* Problem requirements:
Each entry below is to be given again word for word, with no pictures.

#### Entries shown

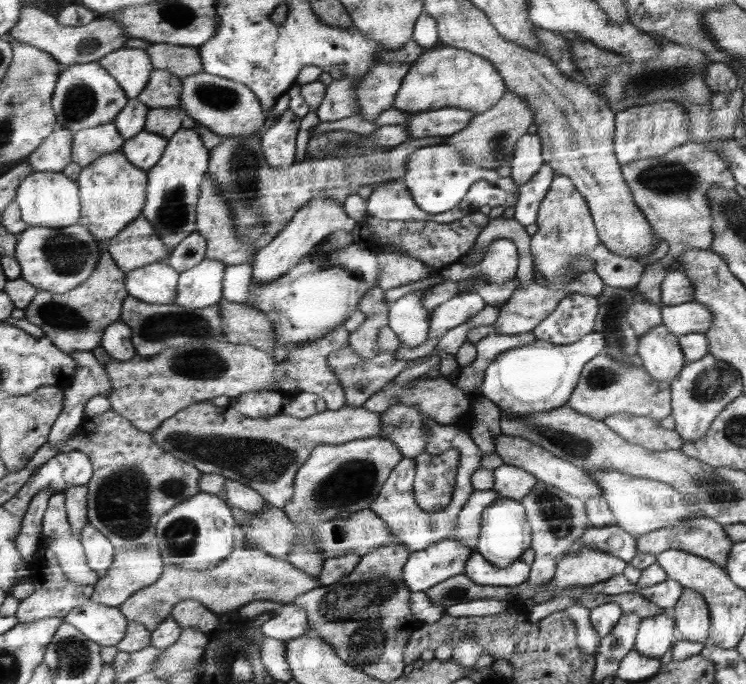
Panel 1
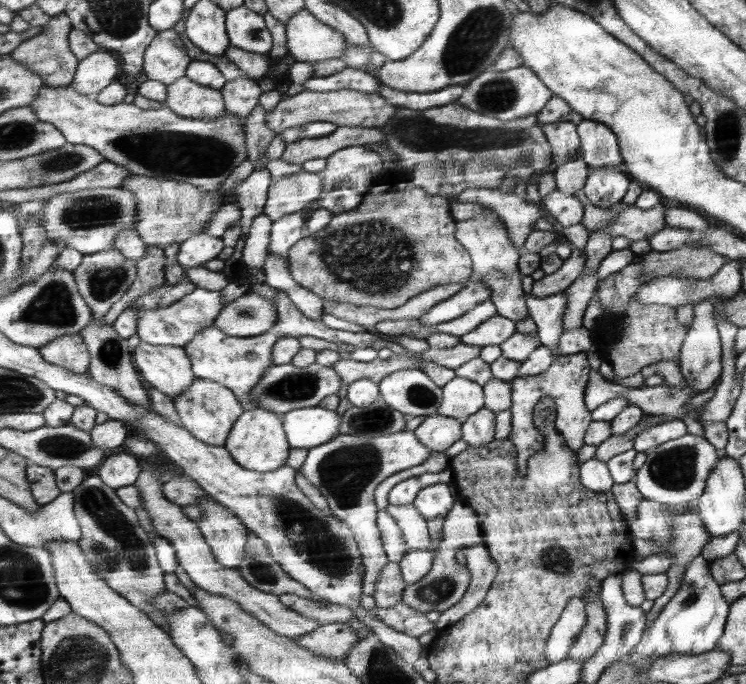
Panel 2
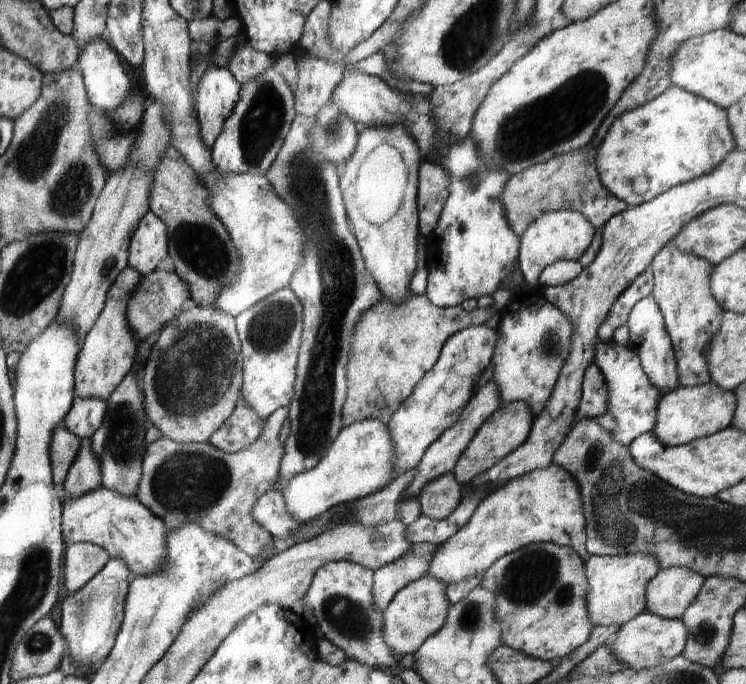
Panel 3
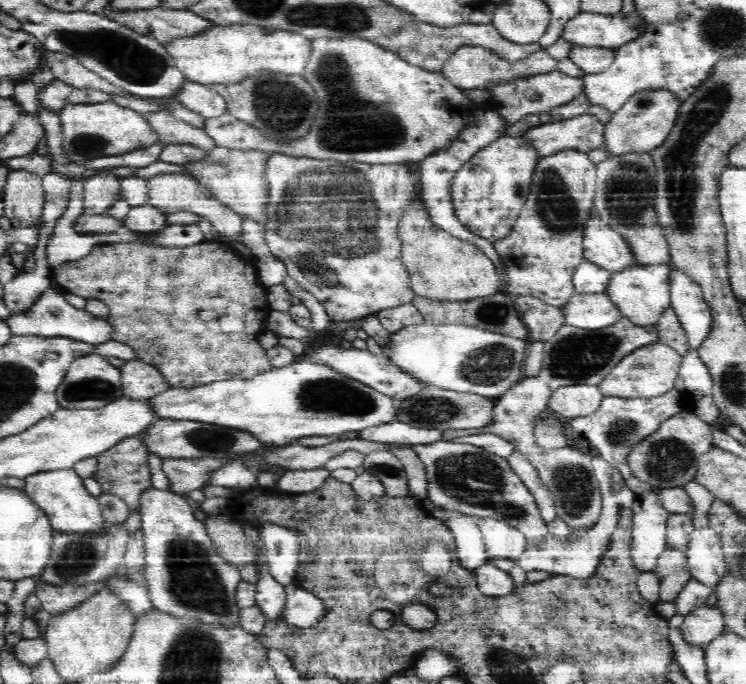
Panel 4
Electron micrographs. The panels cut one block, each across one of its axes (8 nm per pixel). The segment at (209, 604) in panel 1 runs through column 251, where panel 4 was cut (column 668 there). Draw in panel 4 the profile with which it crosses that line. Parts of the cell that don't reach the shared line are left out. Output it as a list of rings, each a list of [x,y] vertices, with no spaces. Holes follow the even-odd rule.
[[[678,549],[663,550],[652,572],[660,581],[659,598],[664,602],[674,603],[680,591],[692,578],[687,567],[687,556]]]

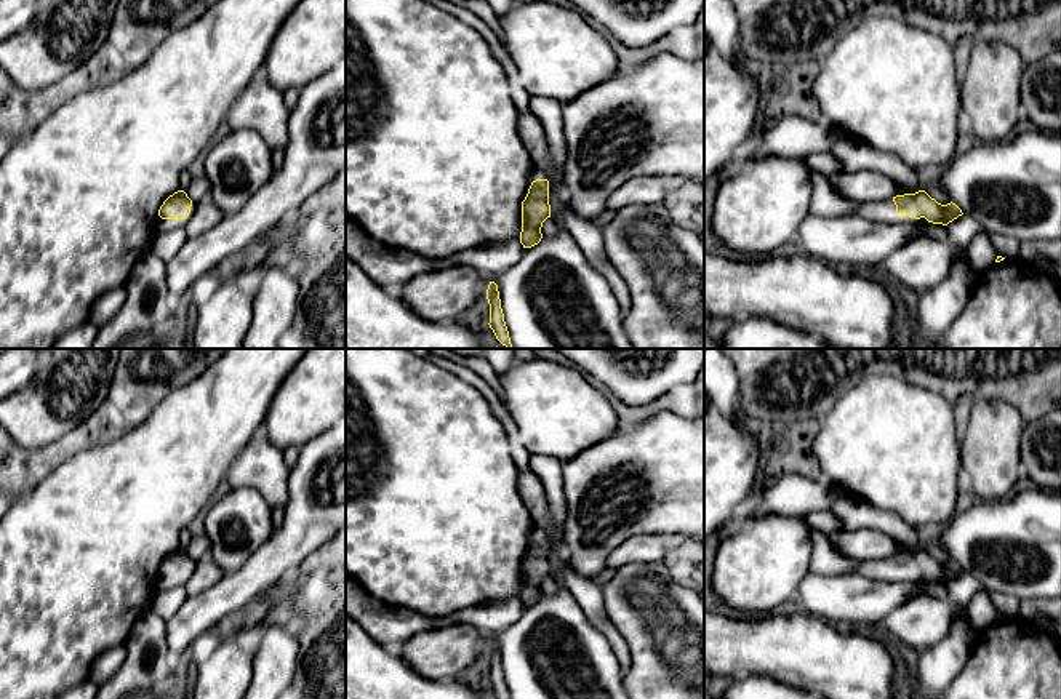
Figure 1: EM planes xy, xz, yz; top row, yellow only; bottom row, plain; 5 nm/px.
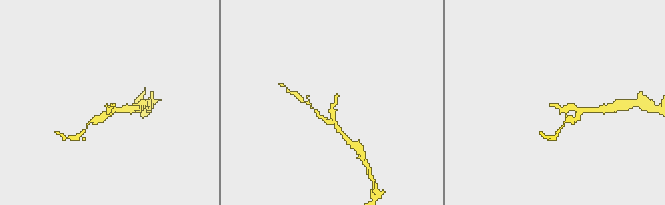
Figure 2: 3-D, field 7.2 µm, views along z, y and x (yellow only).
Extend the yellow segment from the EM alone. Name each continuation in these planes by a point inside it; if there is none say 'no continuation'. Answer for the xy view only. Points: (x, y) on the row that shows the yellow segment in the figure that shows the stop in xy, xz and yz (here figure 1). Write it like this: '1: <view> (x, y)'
1: xy (162, 224)

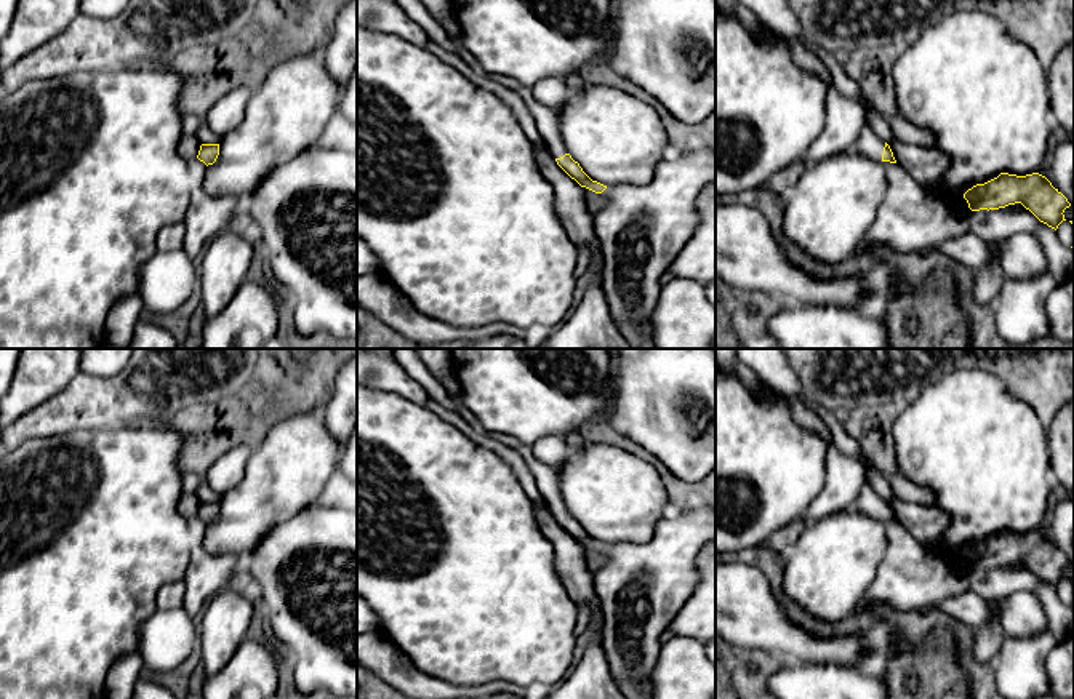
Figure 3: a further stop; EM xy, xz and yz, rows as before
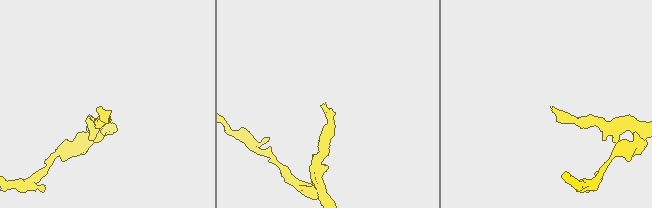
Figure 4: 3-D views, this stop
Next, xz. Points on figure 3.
1: xz (546, 120)

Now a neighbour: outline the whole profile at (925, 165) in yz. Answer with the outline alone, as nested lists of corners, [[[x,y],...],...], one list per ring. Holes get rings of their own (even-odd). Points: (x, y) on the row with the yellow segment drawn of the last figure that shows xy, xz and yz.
[[[892,141],[890,149],[898,165],[920,186],[933,189],[944,176],[951,158],[935,147],[919,147]]]

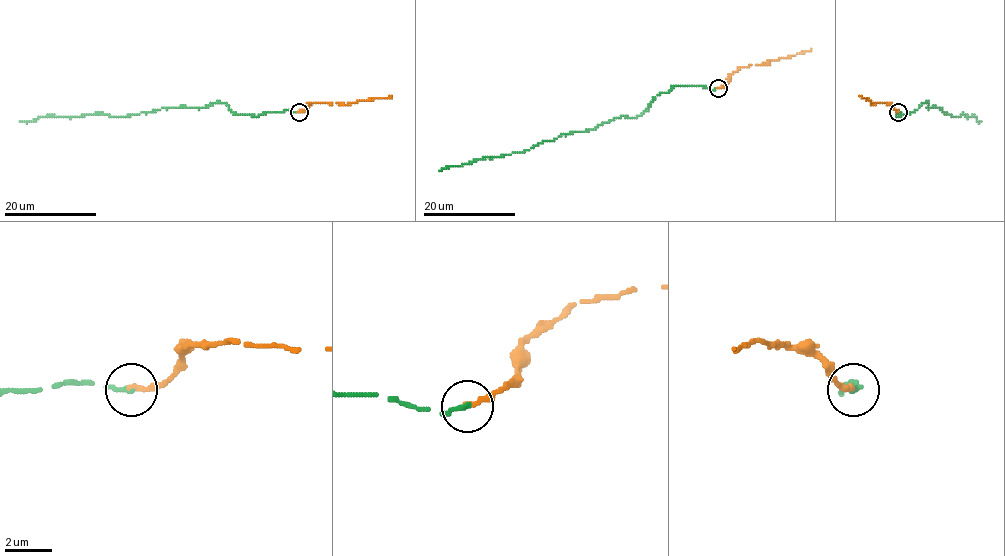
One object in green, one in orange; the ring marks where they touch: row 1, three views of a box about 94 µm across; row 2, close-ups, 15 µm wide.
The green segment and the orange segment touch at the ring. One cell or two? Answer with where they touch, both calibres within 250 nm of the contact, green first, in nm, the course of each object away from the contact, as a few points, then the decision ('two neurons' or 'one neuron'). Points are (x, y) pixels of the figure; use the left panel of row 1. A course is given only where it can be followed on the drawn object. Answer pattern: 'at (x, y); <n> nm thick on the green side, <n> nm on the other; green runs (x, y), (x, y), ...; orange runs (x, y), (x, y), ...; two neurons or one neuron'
at (299, 112); 220 nm thick on the green side, 220 nm on the other; green runs (299, 111), (255, 116), (232, 112), (224, 103), (216, 102), (119, 117), (103, 114), (20, 120); orange runs (298, 111), (304, 111), (310, 103), (350, 104), (392, 96); one neuron

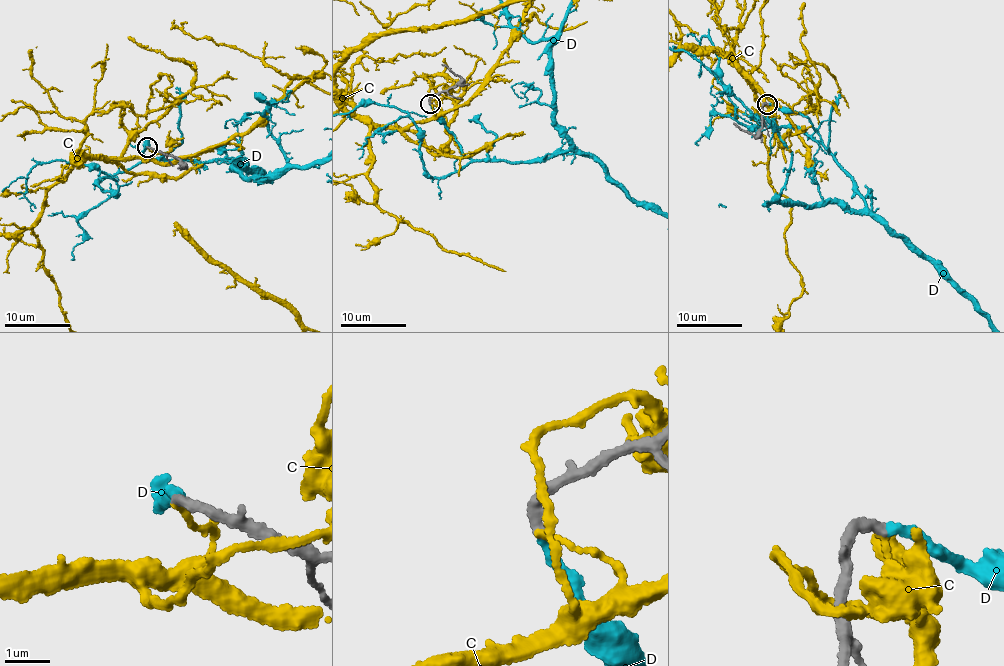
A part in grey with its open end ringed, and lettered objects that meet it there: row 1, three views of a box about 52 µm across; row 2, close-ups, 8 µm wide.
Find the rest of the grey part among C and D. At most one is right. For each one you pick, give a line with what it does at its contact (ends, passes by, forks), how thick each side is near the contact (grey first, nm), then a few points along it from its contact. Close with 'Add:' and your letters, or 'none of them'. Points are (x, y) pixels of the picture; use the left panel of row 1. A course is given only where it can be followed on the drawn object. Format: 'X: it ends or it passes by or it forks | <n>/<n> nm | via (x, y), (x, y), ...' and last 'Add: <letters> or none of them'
D: it ends | 220/220 nm
Add: D

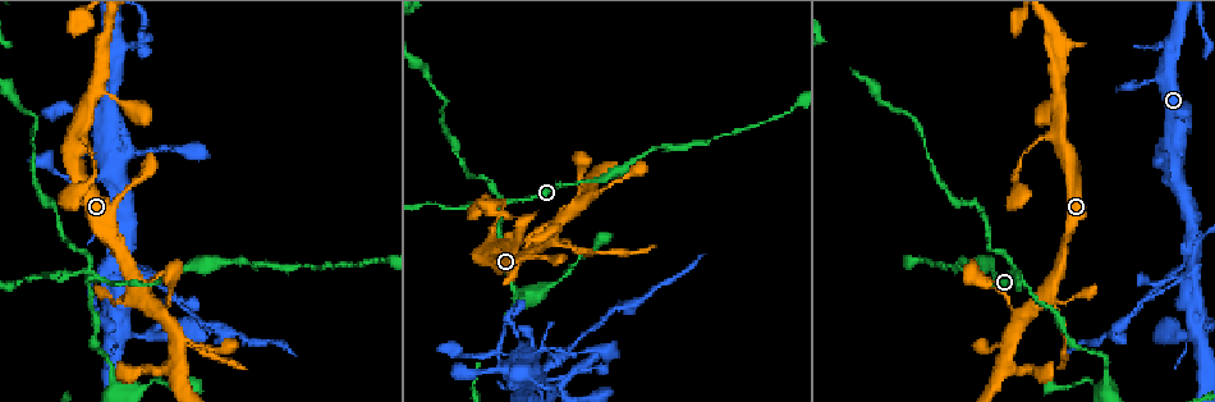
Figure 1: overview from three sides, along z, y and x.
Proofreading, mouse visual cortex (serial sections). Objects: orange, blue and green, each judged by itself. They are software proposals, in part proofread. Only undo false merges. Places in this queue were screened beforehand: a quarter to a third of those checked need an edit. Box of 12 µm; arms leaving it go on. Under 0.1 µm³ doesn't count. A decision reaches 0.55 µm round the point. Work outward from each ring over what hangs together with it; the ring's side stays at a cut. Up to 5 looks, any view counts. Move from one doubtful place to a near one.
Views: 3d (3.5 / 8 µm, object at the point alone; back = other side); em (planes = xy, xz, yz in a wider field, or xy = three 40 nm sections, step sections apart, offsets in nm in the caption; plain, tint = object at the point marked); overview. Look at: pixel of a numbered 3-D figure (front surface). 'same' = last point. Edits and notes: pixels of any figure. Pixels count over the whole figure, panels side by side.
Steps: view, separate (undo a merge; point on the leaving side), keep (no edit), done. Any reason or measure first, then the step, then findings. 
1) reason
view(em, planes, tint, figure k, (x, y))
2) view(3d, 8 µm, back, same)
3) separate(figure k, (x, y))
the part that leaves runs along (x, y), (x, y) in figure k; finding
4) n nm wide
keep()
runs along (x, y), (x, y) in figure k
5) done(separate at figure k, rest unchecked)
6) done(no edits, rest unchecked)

view(3d, 8 µm, figure 1, (1013, 177))

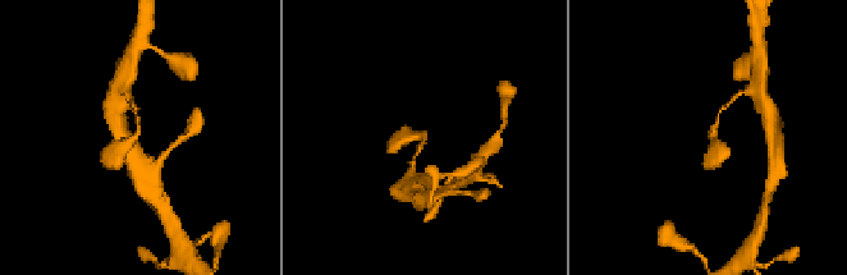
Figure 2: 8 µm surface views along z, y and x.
view(3d, 3.5 µm, figure 2, (139, 134))

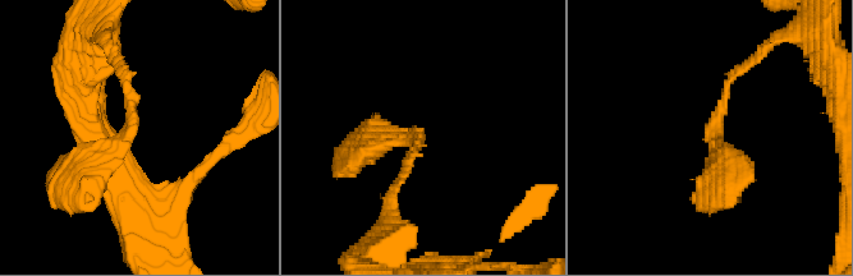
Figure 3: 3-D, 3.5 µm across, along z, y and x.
arms of 100, 250 nm; need the tissue
view(em, planes, tint, figure 3, (714, 132))

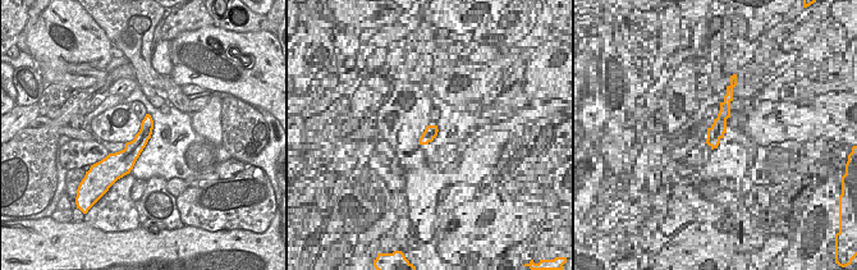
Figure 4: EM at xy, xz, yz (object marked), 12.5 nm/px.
220 nm wide
keep()
runs along (115, 61), (131, 132), (64, 187) in figure 3; one cell here

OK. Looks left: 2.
four-way junction
view(3d, 3.5 µm, back, figure 1, (510, 200))

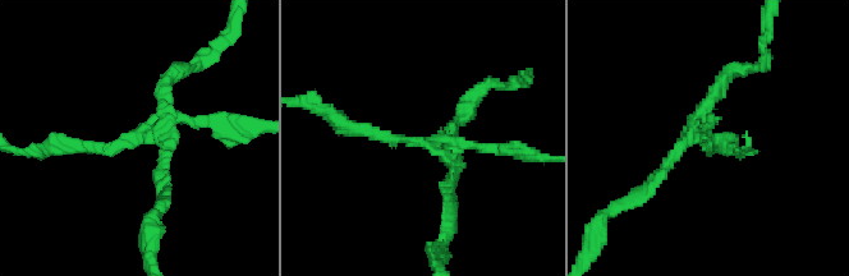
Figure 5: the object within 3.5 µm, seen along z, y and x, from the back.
4 arms; arms of 150, 150, 150, 200 nm
view(em, xy, step 5, tint, figure 5, (140, 138))

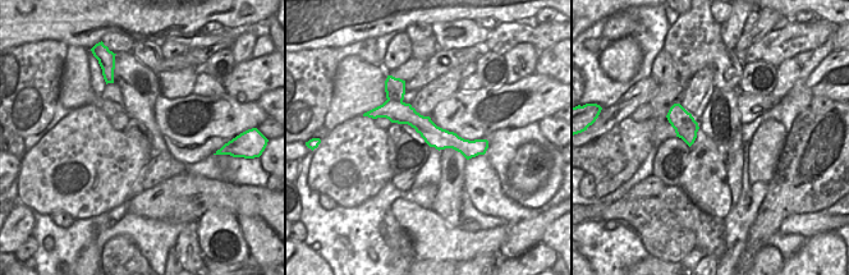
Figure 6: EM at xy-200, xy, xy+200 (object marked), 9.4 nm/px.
separate(figure 5, (161, 178))
border along (694, 120), (685, 120), (678, 134) in figure 6; a second cell is stuck on

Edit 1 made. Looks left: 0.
done(separate at figure 5, rest unchecked)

########

* Solution to this problem:
Panel 1
Panel 2
Panel 3
Panel 4
Electron micrographs. The panels cut one block, each across one of its axes (8 nm per pixel). The segment at (209, 604) in panel 1 runs through column 251, where panel 4 was cut (column 668 there). Draw in panel 4 the profile with which it crosses that line. Parts of the cell that don't reach the shared line are left out. Output it as a list of rings, each a list of [x,y] vertices, with no spaces. Holes follow the even-odd rule.
[[[678,549],[663,550],[652,572],[660,581],[659,598],[664,602],[674,603],[680,591],[692,578],[687,567],[687,556]]]

Figure 1: EM planes xy, xz, yz; top row, yellow only; bottom row, plain; 5 nm/px.
Figure 2: 3-D, field 7.2 µm, views along z, y and x (yellow only).
Extend the yellow segment from the EM alone. Name each continuation in these planes by a point inside it; if there is none say 'no continuation'. Answer for the xy view only. Points: (x, y) on the row that shows the yellow segment in the figure that shows the stop in xy, xz and yz (here figure 1). Write it like this: '1: <view> (x, y)'
1: xy (162, 224)

Figure 3: a further stop; EM xy, xz and yz, rows as before
Figure 4: 3-D views, this stop
Next, xz. Points on figure 3.
1: xz (546, 120)

Now a neighbour: outline the whole profile at (925, 165) in yz. Answer with the outline alone, as nested lists of corners, [[[x,y],...],...], one list per ring. Holes get rings of their own (even-odd). Points: (x, y) on the row with the yellow segment drawn of the last figure that shows xy, xz and yz.
[[[892,141],[890,149],[898,165],[920,186],[933,189],[944,176],[951,158],[935,147],[919,147]]]

One object in green, one in orange; the ring marks where they touch: row 1, three views of a box about 94 µm across; row 2, close-ups, 15 µm wide.
The green segment and the orange segment touch at the ring. One cell or two? Answer with where they touch, both calibres within 250 nm of the contact, green first, in nm, the course of each object away from the contact, as a few points, then the decision ('two neurons' or 'one neuron'). Points are (x, y) pixels of the figure; use the left panel of row 1. A course is given only where it can be followed on the drawn object. Answer pattern: 'at (x, y); <n> nm thick on the green side, <n> nm on the other; green runs (x, y), (x, y), ...; orange runs (x, y), (x, y), ...; two neurons or one neuron'
at (299, 112); 220 nm thick on the green side, 220 nm on the other; green runs (299, 111), (255, 116), (232, 112), (224, 103), (216, 102), (119, 117), (103, 114), (20, 120); orange runs (298, 111), (304, 111), (310, 103), (350, 104), (392, 96); one neuron

A part in grey with its open end ringed, and lettered objects that meet it there: row 1, three views of a box about 52 µm across; row 2, close-ups, 8 µm wide.
Find the rest of the grey part among C and D. At most one is right. For each one you pick, give a line with what it does at its contact (ends, passes by, forks), how thick each side is near the contact (grey first, nm), then a few points along it from its contact. Close with 'Add:' and your letters, or 'none of them'. Points are (x, y) pixels of the picture; use the left panel of row 1. A course is given only where it can be followed on the drawn object. Format: 'X: it ends or it passes by or it forks | <n>/<n> nm | via (x, y), (x, y), ...' and last 'Add: <letters> or none of them'
D: it ends | 220/220 nm
Add: D

Figure 1: overview from three sides, along z, y and x.
Proofreading, mouse visual cortex (serial sections). Objects: orange, blue and green, each judged by itself. They are software proposals, in part proofread. Only undo false merges. Places in this queue were screened beforehand: a quarter to a third of those checked need an edit. Box of 12 µm; arms leaving it go on. Under 0.1 µm³ doesn't count. A decision reaches 0.55 µm round the point. Work outward from each ring over what hangs together with it; the ring's side stays at a cut. Up to 5 looks, any view counts. Move from one doubtful place to a near one.
Views: 3d (3.5 / 8 µm, object at the point alone; back = other side); em (planes = xy, xz, yz in a wider field, or xy = three 40 nm sections, step sections apart, offsets in nm in the caption; plain, tint = object at the point marked); overview. Look at: pixel of a numbered 3-D figure (front surface). 'same' = last point. Edits and notes: pixels of any figure. Pixels count over the whole figure, panels side by side.
Steps: view, separate (undo a merge; point on the leaving side), keep (no edit), done. Any reason or measure first, then the step, then findings. 
1) reason
view(em, planes, tint, figure k, (x, y))
2) view(3d, 8 µm, back, same)
3) separate(figure k, (x, y))
the part that leaves runs along (x, y), (x, y) in figure k; finding
4) n nm wide
keep()
runs along (x, y), (x, y) in figure k
5) done(separate at figure k, rest unchecked)
6) done(no edits, rest unchecked)

view(3d, 8 µm, figure 1, (1013, 177))

Figure 2: 8 µm surface views along z, y and x.
view(3d, 3.5 µm, figure 2, (139, 134))

Figure 3: 3-D, 3.5 µm across, along z, y and x.
arms of 100, 250 nm; need the tissue
view(em, planes, tint, figure 3, (714, 132))

Figure 4: EM at xy, xz, yz (object marked), 12.5 nm/px.
220 nm wide
keep()
runs along (115, 61), (131, 132), (64, 187) in figure 3; one cell here

OK. Looks left: 2.
four-way junction
view(3d, 3.5 µm, back, figure 1, (510, 200))

Figure 5: the object within 3.5 µm, seen along z, y and x, from the back.
4 arms; arms of 150, 150, 150, 200 nm
view(em, xy, step 5, tint, figure 5, (140, 138))

Figure 6: EM at xy-200, xy, xy+200 (object marked), 9.4 nm/px.
separate(figure 5, (161, 178))
border along (694, 120), (685, 120), (678, 134) in figure 6; a second cell is stuck on

Edit 1 made. Looks left: 0.
done(separate at figure 5, rest unchecked)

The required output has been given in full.